Drugs on shelf

Prescription charges to freeze for first time in over a decade

The Department of Health and Social Care will be freezing NHS prescription charges for the first time in 12 years as they look to help with the increasing cost of living pressures.

Under normal circumstances these charges increase in line with average inflation however, due to the rising cost of living, people in England who pay prescription charges will be saving £17 million overall. The charges for prescriptions will remain at £9.35, whilst a three-month prescription prepayment certificate (PPC) will still cost £30.25.

Sajid Javid, Health and Social Care Secretary, said:

“The rise in the cost of living has been unavoidable as we face global challenges and the repercussions of [recent conflicts abroad]. Whilst we cannot completely prevent these rises, where we can help, we absolutely will.

“This is why I am freezing prescription charges to help ease some of these pressures and put money back in people’s pockets.”

Alongside the freeze on charges for prescriptions, the NHS low-income scheme is able to help people with their prescription payments, with free prescriptions for people who are eligible.
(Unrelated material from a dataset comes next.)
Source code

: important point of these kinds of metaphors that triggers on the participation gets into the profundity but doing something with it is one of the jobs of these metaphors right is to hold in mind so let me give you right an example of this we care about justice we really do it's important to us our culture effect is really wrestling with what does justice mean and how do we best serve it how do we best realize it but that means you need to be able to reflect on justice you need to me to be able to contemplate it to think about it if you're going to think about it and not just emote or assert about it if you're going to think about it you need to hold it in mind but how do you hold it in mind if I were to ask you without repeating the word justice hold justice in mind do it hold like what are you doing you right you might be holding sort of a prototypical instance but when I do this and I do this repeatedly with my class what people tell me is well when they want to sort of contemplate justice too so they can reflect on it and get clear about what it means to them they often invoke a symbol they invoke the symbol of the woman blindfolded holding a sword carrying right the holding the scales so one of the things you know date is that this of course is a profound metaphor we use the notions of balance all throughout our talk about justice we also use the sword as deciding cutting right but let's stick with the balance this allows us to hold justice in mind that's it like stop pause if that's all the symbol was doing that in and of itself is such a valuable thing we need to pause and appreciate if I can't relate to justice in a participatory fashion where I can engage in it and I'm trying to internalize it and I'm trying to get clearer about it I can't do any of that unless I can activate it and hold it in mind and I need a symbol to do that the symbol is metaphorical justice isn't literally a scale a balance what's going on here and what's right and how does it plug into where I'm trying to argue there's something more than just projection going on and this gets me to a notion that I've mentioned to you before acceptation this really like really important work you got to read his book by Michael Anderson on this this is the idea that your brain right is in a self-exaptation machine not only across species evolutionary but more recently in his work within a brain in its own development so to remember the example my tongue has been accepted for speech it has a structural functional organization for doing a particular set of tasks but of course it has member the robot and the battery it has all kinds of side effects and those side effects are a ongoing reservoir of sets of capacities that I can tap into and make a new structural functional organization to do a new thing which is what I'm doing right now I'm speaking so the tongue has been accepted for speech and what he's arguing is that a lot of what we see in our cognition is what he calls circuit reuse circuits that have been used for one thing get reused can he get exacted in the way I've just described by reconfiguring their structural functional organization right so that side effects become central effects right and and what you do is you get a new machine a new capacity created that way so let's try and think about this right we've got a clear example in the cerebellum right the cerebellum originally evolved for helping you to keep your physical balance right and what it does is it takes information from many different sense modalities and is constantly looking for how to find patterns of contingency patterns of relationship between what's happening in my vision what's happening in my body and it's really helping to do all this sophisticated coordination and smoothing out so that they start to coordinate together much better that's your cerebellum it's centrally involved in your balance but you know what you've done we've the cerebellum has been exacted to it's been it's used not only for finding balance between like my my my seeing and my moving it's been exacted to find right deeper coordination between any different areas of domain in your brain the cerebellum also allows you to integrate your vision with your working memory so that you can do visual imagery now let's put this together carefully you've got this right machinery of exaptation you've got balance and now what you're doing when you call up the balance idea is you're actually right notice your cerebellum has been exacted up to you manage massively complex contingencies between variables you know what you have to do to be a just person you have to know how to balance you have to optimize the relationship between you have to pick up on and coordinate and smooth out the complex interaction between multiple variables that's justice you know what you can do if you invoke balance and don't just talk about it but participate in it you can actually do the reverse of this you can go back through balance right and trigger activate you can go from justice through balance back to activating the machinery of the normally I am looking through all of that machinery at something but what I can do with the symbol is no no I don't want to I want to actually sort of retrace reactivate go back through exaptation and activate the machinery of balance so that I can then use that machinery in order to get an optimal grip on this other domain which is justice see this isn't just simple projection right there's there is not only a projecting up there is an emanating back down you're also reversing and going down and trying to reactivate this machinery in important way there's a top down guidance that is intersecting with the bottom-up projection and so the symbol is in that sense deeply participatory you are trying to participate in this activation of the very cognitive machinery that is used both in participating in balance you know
The list of eligible groups includes pensioners, students, and those who receive state benefits or live in care homes.

Covid-19 put a large amount of pressure on health and care services and a record £39 billion will be invested, over the course of the next three years, through the Health and Care Levy to ensure that the NHS has the funding that it needs. New surgical hubs ad 160 community diagnostic centres will also be opened to ensure patients have easier access to tests closer to their homes.

As well as these new developments, last week’s Queen’s Speech saw her give Royal assent to the Health and Care Bill. This bill will bring into action the most significant health legislation in a decade.

This will back the government’s health and care agenda by setting up systems and structures to reform how health and adult social care work together and tackle the long waiting list that came as a result of the Covid-19 pandemic as well as addressing some of the long-term challenges faced by the nation.